Recommended by Patrick Hayden

Mark M. Wilde’s Quantum Information Theory is a natural expositor’s labor of love. Accessible to anyone comfortable with linear algebra and elementary probability theory, Wilde’s book brings the reader to the forefront of research in the quantum generalization of Shannon’s information theory. What had been a gaping hole in the literature has been replaced by an airy edifice, scalable with the application of reasonable effort and complete with fine vistas of the landscape below. Wilde’s book has a permanent place not just on my bookshelf but on my desk. (from Amazon)
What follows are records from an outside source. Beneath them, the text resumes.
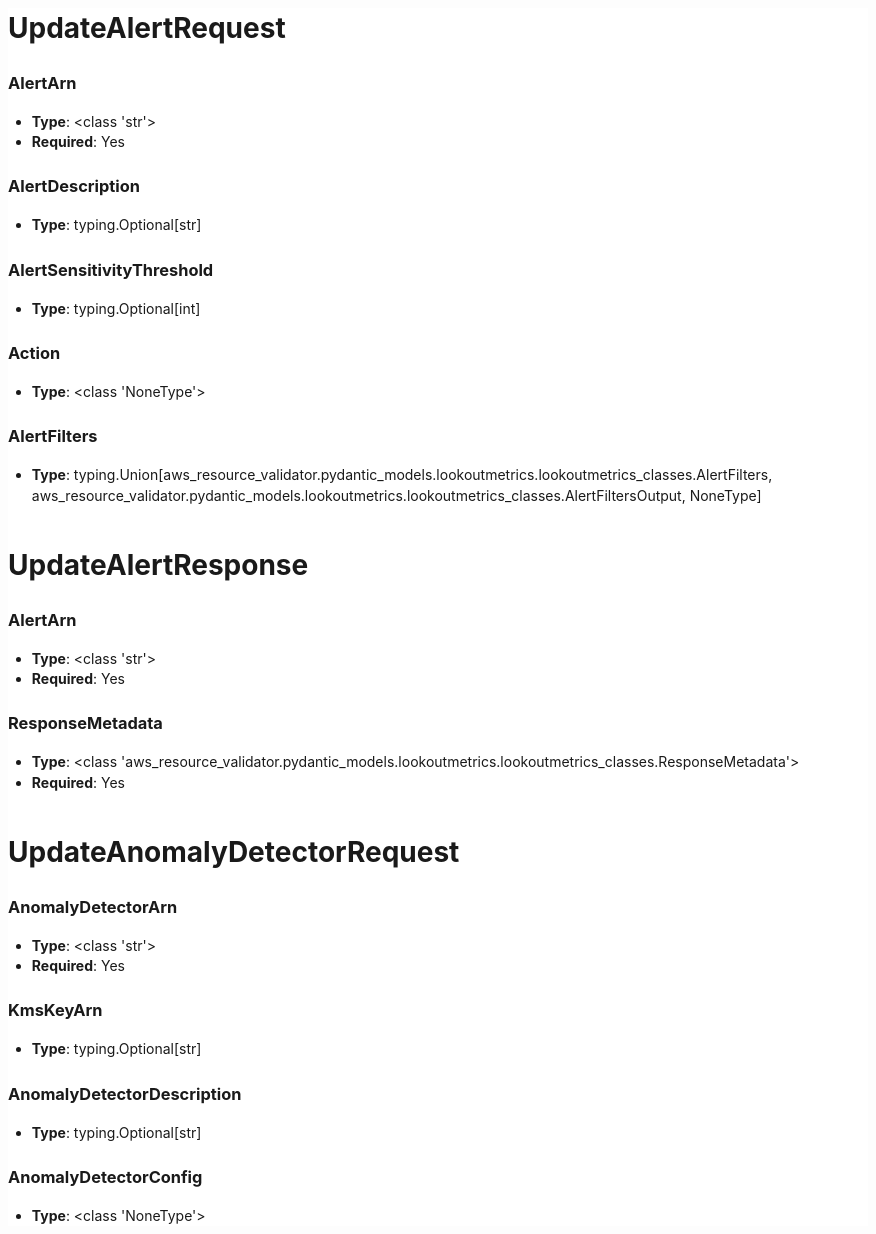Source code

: # UpdateAlertRequest

### AlertArn
- **Type**: <class 'str'>
- **Required**: Yes

### AlertDescription
- **Type**: typing.Optional[str]

### AlertSensitivityThreshold
- **Type**: typing.Optional[int]

### Action
- **Type**: <class 'NoneType'>

### AlertFilters
- **Type**: typing.Union[aws_resource_validator.pydantic_models.lookoutmetrics.lookoutmetrics_classes.AlertFilters, aws_resource_validator.pydantic_models.lookoutmetrics.lookoutmetrics_classes.AlertFiltersOutput, NoneType]


# UpdateAlertResponse

### AlertArn
- **Type**: <class 'str'>
- **Required**: Yes

### ResponseMetadata
- **Type**: <class 'aws_resource_validator.pydantic_models.lookoutmetrics.lookoutmetrics_classes.ResponseMetadata'>
- **Required**: Yes


# UpdateAnomalyDetectorRequest

### AnomalyDetectorArn
- **Type**: <class 'str'>
- **Required**: Yes

### KmsKeyArn
- **Type**: typing.Optional[str]

### AnomalyDetectorDescription
- **Type**: typing.Optional[str]

### AnomalyDetectorConfig
- **Type**: <class 'NoneType'>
Developing many of the major, exciting, pre- and post-millennium developments from the ground up, this book is an ideal entry point for graduate students into quantum information theory. Significant attention is given to quantum mechanics for quantum information theory, and careful studies of the important protocols of teleportation, superdense coding, and entanglement distribution are presented. In this new edition, readers can expect to find over 100 pages of new material, including detailed discussions of Bell's theorem, the CHSH game, Tsirelson's theorem, the axiomatic approach to quantum channels, the definition of the diamond norm and its interpretation, and a proof of the Choi–Kraus theorem. Discussion of the importance of the quantum dynamic capacity formula has been completely revised, and many new exercises and references have been added. This new edition will be welcomed by the upcoming generation of quantum information theorists and the already established community of classical information theorists.